I agree with one and two. I doubt three and do not support number four.

IMTU downports we're managed/supported by world citizens, or immigrants.
These settlers we're rewarded for spreading knowledge to new worlds or given wages for supporting the commerce of their own world.

Virus locked everyone down but the Vargr caused mass migration. Anyone on a border world that could get a ticket off-world (pay someone on the spot to jump out of system) ran for it. It was clear that 3I Reserve forces we're not adequately setup for the invasion defense. Some worlds with a reasonable defense force held on briefy but the waves of Vargr corsairs overstepped them. Natural migration is away from the invasion. DGP tells up that refugees headed for the Domain of Deneb, but based on invasion reports they'd also head rimward.
Of course, that meant the safest places we're naval worlds. Depot Corridor was flooded with refugees and their ships.

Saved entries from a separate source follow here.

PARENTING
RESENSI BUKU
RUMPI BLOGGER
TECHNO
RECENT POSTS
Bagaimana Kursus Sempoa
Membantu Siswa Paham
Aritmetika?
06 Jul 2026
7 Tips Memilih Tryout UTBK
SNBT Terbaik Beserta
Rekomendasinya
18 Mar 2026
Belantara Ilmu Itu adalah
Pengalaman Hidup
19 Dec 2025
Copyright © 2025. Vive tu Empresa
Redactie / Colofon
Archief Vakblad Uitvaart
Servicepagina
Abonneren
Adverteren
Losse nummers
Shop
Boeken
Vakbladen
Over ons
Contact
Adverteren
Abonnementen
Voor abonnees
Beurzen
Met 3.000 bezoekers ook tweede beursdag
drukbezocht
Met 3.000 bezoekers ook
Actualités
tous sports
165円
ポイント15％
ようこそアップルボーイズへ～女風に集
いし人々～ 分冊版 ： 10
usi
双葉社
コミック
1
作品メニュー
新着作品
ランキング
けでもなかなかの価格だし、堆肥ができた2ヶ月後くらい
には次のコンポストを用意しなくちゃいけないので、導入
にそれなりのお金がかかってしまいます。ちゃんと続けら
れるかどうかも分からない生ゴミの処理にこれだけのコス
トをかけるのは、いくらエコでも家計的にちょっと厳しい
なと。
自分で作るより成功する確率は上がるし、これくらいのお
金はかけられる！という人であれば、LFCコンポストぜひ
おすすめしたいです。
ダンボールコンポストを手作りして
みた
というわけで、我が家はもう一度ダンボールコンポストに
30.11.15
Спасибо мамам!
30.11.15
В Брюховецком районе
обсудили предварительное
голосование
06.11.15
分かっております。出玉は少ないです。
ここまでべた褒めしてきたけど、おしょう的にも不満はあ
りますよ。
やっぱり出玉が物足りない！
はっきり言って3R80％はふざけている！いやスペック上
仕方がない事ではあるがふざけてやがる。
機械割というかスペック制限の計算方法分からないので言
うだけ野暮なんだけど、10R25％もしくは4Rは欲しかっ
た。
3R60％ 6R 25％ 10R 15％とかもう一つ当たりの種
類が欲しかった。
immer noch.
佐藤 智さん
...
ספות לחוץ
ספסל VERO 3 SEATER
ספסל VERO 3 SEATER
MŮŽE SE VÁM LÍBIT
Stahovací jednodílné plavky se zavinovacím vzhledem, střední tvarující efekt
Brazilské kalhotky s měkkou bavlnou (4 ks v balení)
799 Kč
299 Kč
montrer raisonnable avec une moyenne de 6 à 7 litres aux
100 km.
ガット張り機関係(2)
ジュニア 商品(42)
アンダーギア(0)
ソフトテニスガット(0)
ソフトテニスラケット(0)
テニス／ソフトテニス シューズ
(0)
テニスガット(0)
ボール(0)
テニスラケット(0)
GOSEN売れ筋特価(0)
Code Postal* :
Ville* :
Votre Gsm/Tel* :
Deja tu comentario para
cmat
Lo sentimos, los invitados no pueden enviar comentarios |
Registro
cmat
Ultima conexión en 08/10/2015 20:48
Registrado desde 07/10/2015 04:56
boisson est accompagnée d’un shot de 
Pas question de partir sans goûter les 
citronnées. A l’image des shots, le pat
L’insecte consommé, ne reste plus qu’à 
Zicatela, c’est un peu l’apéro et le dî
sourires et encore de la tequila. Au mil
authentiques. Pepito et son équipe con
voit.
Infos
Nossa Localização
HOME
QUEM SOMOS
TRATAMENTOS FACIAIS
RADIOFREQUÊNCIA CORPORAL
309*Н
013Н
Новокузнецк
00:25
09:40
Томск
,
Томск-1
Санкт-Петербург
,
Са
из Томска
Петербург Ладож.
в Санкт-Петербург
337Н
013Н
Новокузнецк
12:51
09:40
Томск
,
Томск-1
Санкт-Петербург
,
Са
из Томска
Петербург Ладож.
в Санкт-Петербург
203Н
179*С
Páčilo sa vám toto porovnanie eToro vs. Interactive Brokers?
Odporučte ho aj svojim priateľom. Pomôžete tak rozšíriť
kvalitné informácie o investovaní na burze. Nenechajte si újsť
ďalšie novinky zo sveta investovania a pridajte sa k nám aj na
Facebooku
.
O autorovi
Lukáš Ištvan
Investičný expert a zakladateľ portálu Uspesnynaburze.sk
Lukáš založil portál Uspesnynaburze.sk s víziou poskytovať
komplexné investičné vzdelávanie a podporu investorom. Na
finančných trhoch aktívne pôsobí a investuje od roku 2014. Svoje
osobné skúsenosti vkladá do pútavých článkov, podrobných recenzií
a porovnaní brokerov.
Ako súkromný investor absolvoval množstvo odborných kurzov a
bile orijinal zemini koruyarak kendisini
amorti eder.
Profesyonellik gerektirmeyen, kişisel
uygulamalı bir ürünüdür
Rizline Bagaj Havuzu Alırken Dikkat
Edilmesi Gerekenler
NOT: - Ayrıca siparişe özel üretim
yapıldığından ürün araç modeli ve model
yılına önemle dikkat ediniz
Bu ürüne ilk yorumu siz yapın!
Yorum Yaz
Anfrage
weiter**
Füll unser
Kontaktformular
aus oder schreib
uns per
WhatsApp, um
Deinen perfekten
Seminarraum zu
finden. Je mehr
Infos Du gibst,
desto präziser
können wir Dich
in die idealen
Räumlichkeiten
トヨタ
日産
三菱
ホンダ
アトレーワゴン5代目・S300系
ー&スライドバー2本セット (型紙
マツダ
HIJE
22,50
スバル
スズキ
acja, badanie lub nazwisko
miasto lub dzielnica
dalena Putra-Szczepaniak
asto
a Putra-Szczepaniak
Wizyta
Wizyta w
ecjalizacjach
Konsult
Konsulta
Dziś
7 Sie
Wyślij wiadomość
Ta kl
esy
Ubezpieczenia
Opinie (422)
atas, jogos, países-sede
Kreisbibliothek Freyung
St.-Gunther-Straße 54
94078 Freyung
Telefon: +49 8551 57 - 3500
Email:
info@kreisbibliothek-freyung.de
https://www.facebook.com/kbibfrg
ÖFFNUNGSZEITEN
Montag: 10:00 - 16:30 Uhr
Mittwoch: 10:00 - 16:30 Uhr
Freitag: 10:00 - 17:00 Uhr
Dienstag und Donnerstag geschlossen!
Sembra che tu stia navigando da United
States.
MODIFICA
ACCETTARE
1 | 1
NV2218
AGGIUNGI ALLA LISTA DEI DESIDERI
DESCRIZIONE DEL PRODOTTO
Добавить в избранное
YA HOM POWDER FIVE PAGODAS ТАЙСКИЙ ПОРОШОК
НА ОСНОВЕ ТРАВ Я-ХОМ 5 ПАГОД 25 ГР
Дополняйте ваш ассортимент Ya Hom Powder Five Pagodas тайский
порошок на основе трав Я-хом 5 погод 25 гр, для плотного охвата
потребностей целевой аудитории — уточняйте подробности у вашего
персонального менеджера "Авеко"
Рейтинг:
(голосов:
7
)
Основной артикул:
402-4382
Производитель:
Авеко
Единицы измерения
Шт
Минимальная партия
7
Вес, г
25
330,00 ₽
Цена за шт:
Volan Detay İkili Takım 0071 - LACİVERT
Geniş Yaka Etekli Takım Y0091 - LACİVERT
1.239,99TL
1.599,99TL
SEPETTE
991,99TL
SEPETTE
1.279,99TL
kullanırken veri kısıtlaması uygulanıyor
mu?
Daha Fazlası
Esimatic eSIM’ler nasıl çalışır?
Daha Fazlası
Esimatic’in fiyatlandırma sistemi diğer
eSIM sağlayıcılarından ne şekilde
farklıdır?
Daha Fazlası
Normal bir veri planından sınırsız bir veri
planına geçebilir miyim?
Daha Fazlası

I have a large ship universe, post-3I. A lot of people ended up in Corridor Depot when the Vargr arrived. They we're flooding the system after the Vargr arrived.
War is like that. Virus shut everyone down. Vargr ran for home, or for the Domain, and the smart ones dug in. Those that ran for the Domain became border control cannon fodder vs Virus. Those that ran for home never made it.

IYTU, find the physical and political barriers during the collapse of 3I and use them.